- Born: February 8, 1982 (age 44) Frankfurt, Germany
- Education: University of California, San Diego
- Spouse: Lauren Anne Elmegreen Rafelski
- Scientific career
- Fields: Astrophysics
- Workplaces: Space Telescope Science Institute
- Thesis: Star formation in damped Lyman-alpha systems and the outskirts of Lyman break galaxies (2011)
- Doctoral advisor: Arthur M. Wolfe

= Marc Rafelski =

American astrophysicist

Marc Alexander Rafelski is an American astrophysicist. Rafelski studied astronomy at the University of California, Los Angeles with Andrea Ghez. He obtained his PhD in physics from the University of California, San Diego, under supervision of Arthur Wolfe, in 2011.

== Career ==
Between 2011 and 2016 Rafelski held postdoc positions at IPAC, Caltech, and NASA Goddard, moving on to a staff position at the Space Telescope Science Institute in Baltimore in 2016. Starting in 2020, he is the branch manager for the Cosmic Origins Spectrograph (COS), a science instrument that was installed on the Hubble Space Telescope during Servicing Mission 4 (STS-125) in May 2009.

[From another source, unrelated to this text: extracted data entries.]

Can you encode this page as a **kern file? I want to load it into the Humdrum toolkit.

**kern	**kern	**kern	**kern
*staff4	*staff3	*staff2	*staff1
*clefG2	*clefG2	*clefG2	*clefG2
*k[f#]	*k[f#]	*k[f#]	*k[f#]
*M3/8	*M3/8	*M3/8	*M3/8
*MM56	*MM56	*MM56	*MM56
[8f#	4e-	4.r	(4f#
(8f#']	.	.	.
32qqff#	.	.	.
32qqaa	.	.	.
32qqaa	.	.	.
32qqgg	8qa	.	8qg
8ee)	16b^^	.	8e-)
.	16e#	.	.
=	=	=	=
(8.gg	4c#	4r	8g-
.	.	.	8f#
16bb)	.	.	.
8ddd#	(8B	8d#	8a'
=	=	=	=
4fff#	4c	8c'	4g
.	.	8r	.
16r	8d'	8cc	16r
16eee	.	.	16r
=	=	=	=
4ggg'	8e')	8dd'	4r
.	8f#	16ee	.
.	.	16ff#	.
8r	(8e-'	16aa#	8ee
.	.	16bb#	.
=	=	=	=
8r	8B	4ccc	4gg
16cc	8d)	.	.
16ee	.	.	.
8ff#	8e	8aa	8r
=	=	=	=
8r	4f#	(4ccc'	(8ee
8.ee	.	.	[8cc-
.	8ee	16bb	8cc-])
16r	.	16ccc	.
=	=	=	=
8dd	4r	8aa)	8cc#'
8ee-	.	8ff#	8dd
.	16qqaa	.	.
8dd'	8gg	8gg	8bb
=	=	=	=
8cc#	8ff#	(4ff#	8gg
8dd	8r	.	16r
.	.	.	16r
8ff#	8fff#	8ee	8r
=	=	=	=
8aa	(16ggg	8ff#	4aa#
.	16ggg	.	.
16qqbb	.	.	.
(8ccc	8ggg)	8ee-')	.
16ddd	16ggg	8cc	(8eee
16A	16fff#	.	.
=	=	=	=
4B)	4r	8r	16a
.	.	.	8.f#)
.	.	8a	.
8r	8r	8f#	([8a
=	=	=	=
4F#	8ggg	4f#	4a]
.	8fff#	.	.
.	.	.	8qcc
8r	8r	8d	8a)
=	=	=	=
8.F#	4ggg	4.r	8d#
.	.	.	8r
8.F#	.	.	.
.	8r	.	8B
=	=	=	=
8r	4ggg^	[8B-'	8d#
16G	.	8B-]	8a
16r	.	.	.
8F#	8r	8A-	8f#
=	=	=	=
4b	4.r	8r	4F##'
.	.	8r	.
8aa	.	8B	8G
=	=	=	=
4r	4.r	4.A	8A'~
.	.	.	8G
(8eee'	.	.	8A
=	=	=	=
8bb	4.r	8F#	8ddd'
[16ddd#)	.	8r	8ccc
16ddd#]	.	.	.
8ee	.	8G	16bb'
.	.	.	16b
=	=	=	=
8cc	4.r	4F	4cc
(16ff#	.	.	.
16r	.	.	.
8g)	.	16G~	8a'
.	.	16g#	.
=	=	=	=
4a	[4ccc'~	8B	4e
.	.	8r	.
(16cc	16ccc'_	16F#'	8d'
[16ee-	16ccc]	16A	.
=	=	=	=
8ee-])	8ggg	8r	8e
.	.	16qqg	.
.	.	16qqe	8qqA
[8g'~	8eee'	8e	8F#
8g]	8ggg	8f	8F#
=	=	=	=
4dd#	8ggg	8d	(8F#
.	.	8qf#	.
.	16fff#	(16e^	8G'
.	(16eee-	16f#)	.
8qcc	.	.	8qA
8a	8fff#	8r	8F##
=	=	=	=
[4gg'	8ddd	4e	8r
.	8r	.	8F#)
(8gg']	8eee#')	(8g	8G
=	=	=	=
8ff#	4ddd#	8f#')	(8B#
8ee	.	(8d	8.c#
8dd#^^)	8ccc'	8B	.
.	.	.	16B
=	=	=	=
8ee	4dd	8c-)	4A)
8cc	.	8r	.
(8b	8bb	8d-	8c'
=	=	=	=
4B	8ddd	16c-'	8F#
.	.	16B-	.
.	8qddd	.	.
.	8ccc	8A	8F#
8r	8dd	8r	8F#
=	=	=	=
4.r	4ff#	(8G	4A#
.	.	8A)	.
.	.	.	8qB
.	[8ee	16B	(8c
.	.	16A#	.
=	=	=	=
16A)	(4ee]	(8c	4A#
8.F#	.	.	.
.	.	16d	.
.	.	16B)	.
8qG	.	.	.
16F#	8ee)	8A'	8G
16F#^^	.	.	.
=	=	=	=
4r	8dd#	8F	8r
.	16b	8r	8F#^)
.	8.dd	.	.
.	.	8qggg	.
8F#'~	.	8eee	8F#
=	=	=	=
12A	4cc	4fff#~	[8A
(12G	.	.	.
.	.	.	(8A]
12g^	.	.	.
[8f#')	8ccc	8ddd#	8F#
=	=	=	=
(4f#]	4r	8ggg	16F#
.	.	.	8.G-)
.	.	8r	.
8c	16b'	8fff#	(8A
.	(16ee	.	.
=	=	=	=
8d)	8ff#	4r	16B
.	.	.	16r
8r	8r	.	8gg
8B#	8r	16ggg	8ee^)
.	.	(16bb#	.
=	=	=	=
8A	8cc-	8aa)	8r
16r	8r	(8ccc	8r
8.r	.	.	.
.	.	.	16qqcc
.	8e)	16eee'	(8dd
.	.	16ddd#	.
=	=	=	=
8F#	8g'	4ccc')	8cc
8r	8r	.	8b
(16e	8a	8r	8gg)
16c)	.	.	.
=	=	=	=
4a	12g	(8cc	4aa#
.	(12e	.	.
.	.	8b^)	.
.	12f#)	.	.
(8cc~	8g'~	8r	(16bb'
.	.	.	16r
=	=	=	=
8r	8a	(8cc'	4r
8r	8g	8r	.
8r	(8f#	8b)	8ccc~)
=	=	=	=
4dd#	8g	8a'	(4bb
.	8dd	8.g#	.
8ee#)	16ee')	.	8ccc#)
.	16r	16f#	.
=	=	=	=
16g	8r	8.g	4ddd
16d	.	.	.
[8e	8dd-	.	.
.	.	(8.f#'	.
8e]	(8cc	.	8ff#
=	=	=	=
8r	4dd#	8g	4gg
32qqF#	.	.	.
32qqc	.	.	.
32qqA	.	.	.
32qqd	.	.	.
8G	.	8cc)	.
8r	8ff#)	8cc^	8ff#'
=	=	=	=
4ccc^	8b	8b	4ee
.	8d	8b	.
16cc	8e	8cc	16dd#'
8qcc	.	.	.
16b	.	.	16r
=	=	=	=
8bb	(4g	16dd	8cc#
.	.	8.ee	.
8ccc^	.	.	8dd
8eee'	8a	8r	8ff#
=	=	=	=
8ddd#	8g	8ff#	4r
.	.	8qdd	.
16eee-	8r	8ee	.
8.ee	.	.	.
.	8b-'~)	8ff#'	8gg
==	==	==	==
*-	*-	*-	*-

Rafelski studies the formation and evolution of galaxies by looking at the physical characteristics and processes of high redshift galaxies and their associated gas reservoirs, inflows, and outflows. He started publishing already as an undergraduate student, both in astronomy and heavy-ion physics. Since then he has co-authored more than 200 scientific papers.

== Personal life ==
Marc Rafelski is son of Johann and Helga Rafelski, and adoptive son of Victoria Grossack. He  is married to Lauren Anne Elmegreen Rafelski. The couple has two children and lives in Maryland.